The jewellery houses’ total sales grew 34% to £1.85 million in H1, with Richemont describing Cartier and Van Cleef’s performances as exceptional.
The opening of a number of new boutiques by Richemont jewellery brands is also said to have boosted sales, especially in the Asia-Pacific regions.
Cartier’s watch offerings has been described as “strong” in H1, with the group enjoying a total 30% increase in sales, which it says reflects the demand for haute horlogerie.
Richemont’s total watch sales stood at £1 billion. The company said that “despite higher input costs and the strength of the Swiss France the contribution margin was 27%, reflecting [our] pricing power and leverage”.
Johann Rupert, chairman and chief executive of Richemont expressed pleasure at the “solid performance” of the group’s brands during H1.
“Our maisons were able to benefit from a favourable trading environment to enhance their positions in jewellery, watchmaking and accessories.
“The rate of increase in net profit was lower than the increase in operating profit primarily due to a one-off gain in the comparable period. Richemont’s financial position continues to be strong: the group’s net cash position is € 2.6 billion (£2.2bn).”
Rupert said that sales trends had continued during the period to the end of last month, with sales up 28% in October this year compared to 2010’s figures.
“For the second half of the financial year, we face both the impact of global economic problems on the luxury goods industry in general, and the demanding comparative figures against which group sales will be measured,” said Rupert.

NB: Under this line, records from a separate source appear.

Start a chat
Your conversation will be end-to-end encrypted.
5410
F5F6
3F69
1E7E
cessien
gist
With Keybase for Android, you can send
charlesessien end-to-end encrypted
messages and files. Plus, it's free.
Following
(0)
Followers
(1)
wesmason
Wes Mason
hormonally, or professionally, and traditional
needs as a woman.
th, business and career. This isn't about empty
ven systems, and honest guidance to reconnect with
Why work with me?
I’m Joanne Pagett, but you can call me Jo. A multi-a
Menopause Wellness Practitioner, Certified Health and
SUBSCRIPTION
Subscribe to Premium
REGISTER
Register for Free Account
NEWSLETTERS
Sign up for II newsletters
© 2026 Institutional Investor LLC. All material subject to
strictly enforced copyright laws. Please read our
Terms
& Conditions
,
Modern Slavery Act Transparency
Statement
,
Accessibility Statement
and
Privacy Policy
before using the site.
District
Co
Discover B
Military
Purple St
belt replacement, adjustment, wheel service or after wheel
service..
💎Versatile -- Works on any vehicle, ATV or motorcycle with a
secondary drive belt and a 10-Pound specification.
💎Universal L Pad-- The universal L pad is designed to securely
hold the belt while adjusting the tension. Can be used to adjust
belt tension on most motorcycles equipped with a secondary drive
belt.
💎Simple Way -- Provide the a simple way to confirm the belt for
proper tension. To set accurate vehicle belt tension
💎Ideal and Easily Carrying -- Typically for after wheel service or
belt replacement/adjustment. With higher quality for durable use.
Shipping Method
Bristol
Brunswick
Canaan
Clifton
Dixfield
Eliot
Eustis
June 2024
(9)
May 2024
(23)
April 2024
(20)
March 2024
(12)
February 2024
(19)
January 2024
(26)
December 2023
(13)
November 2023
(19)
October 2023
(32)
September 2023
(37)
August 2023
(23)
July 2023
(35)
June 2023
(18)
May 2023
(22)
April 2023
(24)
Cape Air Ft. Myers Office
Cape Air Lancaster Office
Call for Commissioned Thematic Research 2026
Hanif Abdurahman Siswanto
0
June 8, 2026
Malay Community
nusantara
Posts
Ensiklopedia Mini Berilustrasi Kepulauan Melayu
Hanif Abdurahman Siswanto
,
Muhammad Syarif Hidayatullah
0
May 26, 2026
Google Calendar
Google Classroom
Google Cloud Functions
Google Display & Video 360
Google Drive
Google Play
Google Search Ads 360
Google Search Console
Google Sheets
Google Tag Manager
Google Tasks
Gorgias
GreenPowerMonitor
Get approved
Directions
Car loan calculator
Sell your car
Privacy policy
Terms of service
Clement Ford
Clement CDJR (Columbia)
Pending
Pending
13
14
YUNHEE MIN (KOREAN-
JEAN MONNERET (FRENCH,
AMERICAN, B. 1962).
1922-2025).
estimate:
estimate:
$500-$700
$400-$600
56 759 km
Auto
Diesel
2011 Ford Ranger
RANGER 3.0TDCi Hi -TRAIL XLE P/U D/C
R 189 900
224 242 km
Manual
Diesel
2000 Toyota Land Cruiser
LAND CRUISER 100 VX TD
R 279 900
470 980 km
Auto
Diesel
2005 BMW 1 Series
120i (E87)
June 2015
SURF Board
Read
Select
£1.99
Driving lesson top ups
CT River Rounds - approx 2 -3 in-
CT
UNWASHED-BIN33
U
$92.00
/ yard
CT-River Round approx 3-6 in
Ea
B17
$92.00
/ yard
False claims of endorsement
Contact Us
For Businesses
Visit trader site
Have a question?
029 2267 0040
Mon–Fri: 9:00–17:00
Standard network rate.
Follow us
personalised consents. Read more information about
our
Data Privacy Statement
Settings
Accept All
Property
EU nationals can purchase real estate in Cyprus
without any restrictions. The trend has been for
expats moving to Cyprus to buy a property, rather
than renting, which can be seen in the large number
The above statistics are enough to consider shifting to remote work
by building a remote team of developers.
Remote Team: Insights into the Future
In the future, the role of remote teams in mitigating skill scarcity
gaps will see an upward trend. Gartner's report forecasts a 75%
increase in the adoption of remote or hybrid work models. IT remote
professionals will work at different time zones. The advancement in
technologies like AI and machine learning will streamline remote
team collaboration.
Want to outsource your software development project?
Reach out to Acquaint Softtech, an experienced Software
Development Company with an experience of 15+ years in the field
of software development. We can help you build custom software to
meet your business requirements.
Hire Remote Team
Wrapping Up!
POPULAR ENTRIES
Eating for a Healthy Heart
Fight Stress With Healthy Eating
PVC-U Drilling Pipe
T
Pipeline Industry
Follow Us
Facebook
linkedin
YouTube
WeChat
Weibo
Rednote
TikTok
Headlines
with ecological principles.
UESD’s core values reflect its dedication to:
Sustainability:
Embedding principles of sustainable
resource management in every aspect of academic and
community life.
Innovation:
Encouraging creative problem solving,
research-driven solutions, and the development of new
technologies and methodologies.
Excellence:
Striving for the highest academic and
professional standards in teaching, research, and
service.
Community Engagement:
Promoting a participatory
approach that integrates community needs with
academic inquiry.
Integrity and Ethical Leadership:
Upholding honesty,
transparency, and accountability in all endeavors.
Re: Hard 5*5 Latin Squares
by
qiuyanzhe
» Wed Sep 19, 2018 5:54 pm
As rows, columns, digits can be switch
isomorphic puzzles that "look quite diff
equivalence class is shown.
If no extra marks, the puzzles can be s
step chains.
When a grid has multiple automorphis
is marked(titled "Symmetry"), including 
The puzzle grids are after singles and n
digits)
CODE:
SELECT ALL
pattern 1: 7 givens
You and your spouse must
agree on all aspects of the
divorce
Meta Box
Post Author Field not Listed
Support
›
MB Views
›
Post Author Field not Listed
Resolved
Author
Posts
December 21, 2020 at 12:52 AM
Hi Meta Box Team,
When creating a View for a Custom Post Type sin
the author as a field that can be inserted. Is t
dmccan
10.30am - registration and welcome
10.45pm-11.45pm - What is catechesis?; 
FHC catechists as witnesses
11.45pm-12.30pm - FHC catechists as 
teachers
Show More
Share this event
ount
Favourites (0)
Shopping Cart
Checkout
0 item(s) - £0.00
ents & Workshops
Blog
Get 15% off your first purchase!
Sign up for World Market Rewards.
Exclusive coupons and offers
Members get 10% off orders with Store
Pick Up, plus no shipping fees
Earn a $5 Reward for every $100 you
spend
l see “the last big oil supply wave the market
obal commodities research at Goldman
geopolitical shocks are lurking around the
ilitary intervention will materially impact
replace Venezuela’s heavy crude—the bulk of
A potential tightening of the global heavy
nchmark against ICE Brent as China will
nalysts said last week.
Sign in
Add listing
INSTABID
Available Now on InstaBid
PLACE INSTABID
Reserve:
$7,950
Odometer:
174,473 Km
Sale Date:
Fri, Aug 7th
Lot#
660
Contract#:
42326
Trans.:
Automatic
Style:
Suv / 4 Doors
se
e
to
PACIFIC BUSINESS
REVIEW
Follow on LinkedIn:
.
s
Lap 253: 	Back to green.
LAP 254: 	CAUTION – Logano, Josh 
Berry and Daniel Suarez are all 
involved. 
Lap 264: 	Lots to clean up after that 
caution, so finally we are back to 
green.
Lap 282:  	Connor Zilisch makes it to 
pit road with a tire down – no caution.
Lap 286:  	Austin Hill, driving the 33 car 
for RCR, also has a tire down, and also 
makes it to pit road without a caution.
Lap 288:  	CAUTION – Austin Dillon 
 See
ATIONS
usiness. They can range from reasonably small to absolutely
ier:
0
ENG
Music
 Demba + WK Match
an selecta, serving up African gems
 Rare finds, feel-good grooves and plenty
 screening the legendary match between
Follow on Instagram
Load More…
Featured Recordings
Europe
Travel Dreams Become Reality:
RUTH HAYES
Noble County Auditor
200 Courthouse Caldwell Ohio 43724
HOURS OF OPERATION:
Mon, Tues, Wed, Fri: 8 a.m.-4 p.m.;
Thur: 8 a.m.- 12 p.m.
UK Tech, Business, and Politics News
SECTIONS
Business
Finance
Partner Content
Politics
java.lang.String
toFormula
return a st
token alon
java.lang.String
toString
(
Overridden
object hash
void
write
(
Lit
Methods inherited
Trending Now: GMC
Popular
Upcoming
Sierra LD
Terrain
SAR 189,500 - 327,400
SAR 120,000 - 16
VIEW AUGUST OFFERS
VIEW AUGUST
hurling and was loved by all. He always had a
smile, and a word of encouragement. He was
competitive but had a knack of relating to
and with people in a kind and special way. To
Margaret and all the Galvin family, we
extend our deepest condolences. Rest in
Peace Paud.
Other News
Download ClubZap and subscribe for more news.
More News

“Notwithstanding these challenges and based on the group’s performance for the year to date, operating profit for the full year is expected to be significantly higher than last year. Moreover, the creativity of our maisons and the responsiveness of our colleagues, our confidence in our business model and the strength of our balance sheet will enable us to continue to invest in our businesses for the long-term, despite the very worrying world economic environment.”